-- Opening Marker --

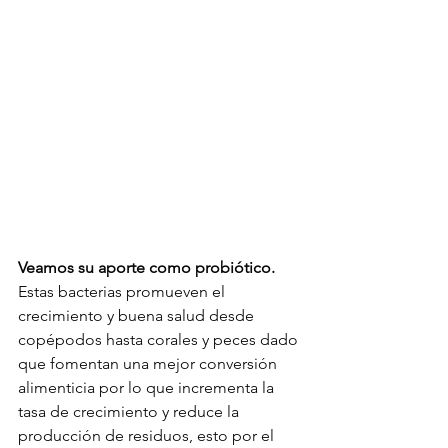
Veamos su aporte como probiótico.
Estas bacterias promueven el 
crecimiento y buena salud desde 
copépodos hasta corales y peces dado 
que fomentan una mejor conversión 
alimenticia por lo que incrementa la 
tasa de crecimiento y reduce la 
producción de residuos, esto por el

-- Closing Marker --

Go through the data and show every line where "crecimiento" occurs.

crecimiento y buena salud desde 
tasa de crecimiento y reduce la 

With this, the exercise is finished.